Greg Kelly's prosecutors have painted themselves into a corner

Nikkei -- Oct 13
A chain of misjudgments and unexpected events, not least Carlos Ghosn's escape to Beirut, have sent Japanese prosecutors and former Nissan Motor general counsel Greg Kelly on a collision course set to unfold in his long-awaited trial over the next nine months.

The single criminal charge against Kelly, that he helped Ghosn understate his compensation in Nissan's securities reports, was never intended by the prosecutors to be the main show. At best, it was a preliminary setup punch -- the initial pretext to arrest, detain and interrogate Ghosn and Kelly, and to fish for evidence of more serious wrongdoing against the primary target, Ghosn.

Quite likely, the prosecutors hoped Kelly would cop a plea on the minor initial charge for time already served in detention in exchange for delivering the goods against his former boss. In any event, Kelly was never the main target. He was released from detention after five weeks as additional, more serious embezzlement charges were brought against Ghosn.

Ghosn's exfiltration to Lebanon in December 2019 turned the prosecutor's plans upside down. With Ghosn out of reach, leniency for Kelly in exchange for ratting on Ghosn no longer made sense. Events unexpectedly made Kelly the main event -- over a dubious charge that was always the weakest card in the prosecution's hand.

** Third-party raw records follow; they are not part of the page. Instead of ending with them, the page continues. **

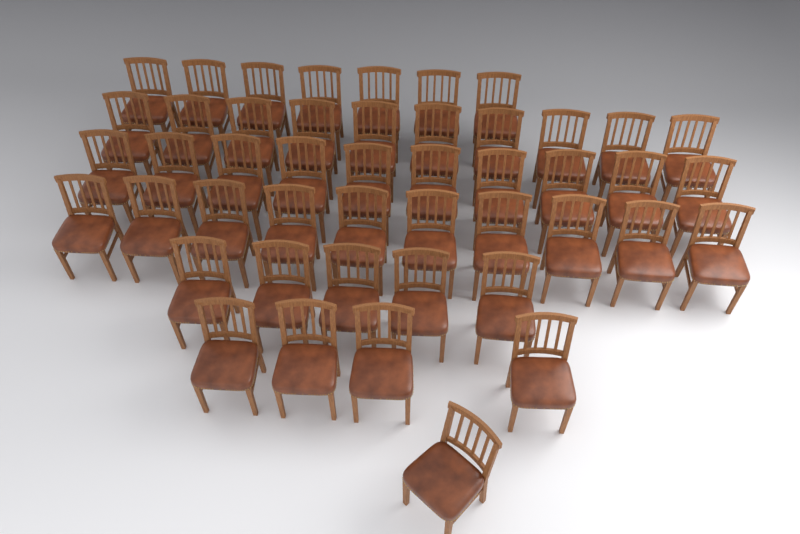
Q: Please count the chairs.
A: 47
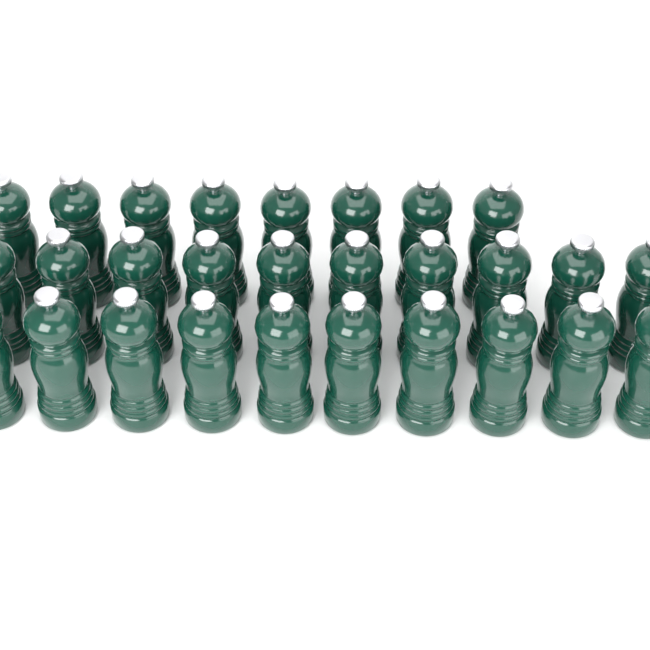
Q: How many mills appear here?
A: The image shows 28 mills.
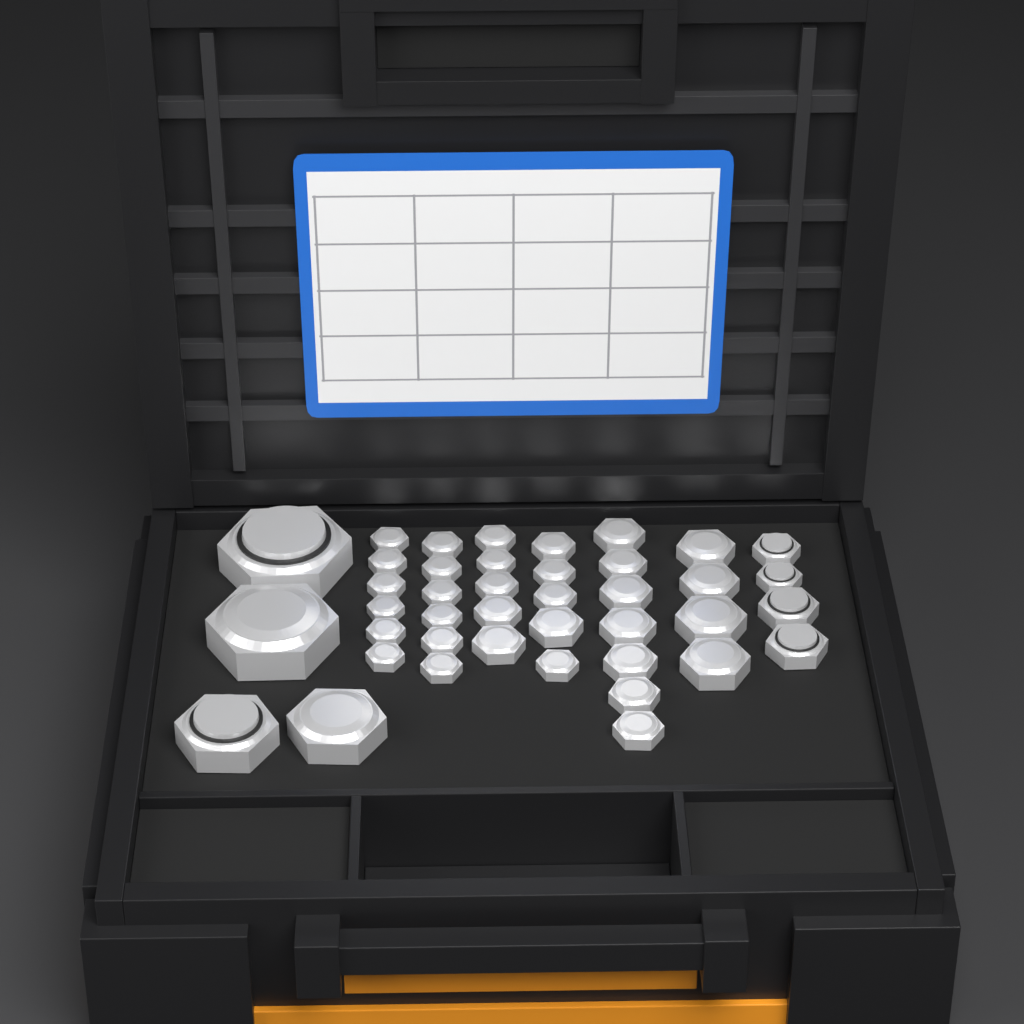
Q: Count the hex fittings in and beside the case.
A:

The stakes for the prosecutors could not be higher. Dismissal of the charges would be a devastating loss of face that would allow Ghosn to crow from his hideout in Beirut, "See, I told you I was innocent." Unfortunately for Kelly, Japanese prosecutors rarely lose, and even more rarely when it is a must-win case.

It is hard not to see this as a case of selective prosecution. Why is Greg Kelly being singled out for what was clearly a collective breakdown of corporate governance? Former Nissan president Hiroto Saikawa countersigned the side letters documenting Ghosn's post-retirement compensation and certified the securities reports that failed to report it. Saikawa has not been criminally charged.